Riverwater Partners, an investment management firm, has released its “Small Cap Strategy” Q2 2025 investor letter, shedding light on the performance of various holdings, including Knife River Corporation (NYSE:KNF). The letter indicates that the Small Cap Core Strategy did not keep pace with the Russell 2000 index in the second quarter, largely due to a focus on defensive stocks and a market preference for lower-quality companies.
In the same report, Riverwater highlighted Knife River Corporation as a significant player in the construction materials and contracting sector. Based in the United States, Knife River specializes in aggregates and operates across 14 states. As of September 08, 2025, the company’s shares closed at $80.18 each, with a market capitalization of $4.543 billion. Over the past month, Knife River’s stock experienced a decline of 13.76%, though it managed to gain 4.14% over the last year.
Investment Insights and Market Position
According to Riverwater Partners, Knife River Corporation benefits from a robust position in the market. The firm boasts 1.2 billion tons of aggregate reserves and operates over 360 material sites. These assets enable Knife River to play a crucial role in infrastructure projects, including roads, bridges, and airport runways. The company stands to gain significantly from the Infrastructure Investment and Jobs Act, which has yet to allocate 62% of its funds in Knife River’s core markets.
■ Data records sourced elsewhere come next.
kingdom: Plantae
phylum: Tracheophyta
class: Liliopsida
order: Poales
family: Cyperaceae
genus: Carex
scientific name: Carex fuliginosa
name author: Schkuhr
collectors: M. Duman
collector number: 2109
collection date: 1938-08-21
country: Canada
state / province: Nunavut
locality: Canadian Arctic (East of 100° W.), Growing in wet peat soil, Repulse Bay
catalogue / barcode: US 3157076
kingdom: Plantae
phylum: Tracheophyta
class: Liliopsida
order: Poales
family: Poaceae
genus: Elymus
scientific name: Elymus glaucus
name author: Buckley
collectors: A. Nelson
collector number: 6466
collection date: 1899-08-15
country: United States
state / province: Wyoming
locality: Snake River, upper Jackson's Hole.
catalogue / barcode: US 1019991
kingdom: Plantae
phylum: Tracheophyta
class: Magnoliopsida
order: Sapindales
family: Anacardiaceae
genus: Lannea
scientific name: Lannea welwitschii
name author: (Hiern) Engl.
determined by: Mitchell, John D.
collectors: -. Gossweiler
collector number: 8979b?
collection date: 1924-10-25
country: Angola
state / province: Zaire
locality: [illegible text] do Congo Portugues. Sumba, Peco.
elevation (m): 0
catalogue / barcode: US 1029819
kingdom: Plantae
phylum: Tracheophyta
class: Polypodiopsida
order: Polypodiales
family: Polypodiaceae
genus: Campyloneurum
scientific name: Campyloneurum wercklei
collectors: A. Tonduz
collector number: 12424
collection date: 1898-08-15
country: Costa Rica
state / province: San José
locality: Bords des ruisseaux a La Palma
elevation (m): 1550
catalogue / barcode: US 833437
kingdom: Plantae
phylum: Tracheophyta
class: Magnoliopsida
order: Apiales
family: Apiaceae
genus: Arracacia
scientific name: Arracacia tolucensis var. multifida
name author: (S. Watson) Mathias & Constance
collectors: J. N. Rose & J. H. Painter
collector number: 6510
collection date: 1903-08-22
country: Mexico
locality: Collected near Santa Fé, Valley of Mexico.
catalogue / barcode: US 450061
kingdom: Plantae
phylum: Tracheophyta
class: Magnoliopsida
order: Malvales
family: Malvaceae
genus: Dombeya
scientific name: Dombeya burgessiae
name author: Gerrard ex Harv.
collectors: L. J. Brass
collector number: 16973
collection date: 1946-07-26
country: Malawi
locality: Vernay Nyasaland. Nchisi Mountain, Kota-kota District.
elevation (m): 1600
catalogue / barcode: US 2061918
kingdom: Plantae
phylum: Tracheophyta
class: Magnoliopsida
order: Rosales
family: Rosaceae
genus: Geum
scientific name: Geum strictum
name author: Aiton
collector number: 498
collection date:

The company has reported a backlog of $938.7 million, predominantly in public-sector projects. Since its spin-off from MDU Resources Group, Inc. in 2023, Knife River has successfully expanded its EBITDA margins by 460 basis points. Further improvements are anticipated through its The EDGE program, which focuses on pricing, throughput, and efficiency while also pursuing strategic mergers and acquisitions.
Riverwater’s analysis suggests that Knife River offers substantial long-term value, especially in light of the nation’s pressing infrastructure needs. This optimistic outlook is tempered by the fact that Knife River Corporation does not rank among the top 30 most popular stocks among hedge funds. At the end of the second quarter, 24 hedge fund portfolios included Knife River, a decrease from 28 in the prior quarter.
Comparative Investment Landscape
While acknowledging the potential risks associated with investing in Knife River, Riverwater Partners expresses a preference for certain artificial intelligence stocks, which they believe may provide greater returns within a shorter timeframe. Their report highlights investments that could yield up to 10,000% upside potential, positioning these AI stocks as more appealing options compared to Knife River.
In a previous article, more details were shared regarding Knife River Corporation, along with a list of promising mid-cap materials stocks. Investors seeking further insights can explore Riverwater Partners’ Q2 2025 hedge fund investor letters for additional perspectives from other leading investors.
Overall, Riverwater Partners’ evaluation of Knife River Corporation emphasizes both the risks and opportunities presented by its operational strengths in a critical market environment. As infrastructure demands grow, stakeholders may find Knife River an intriguing option, albeit one to weigh carefully against emerging investment trends in technology.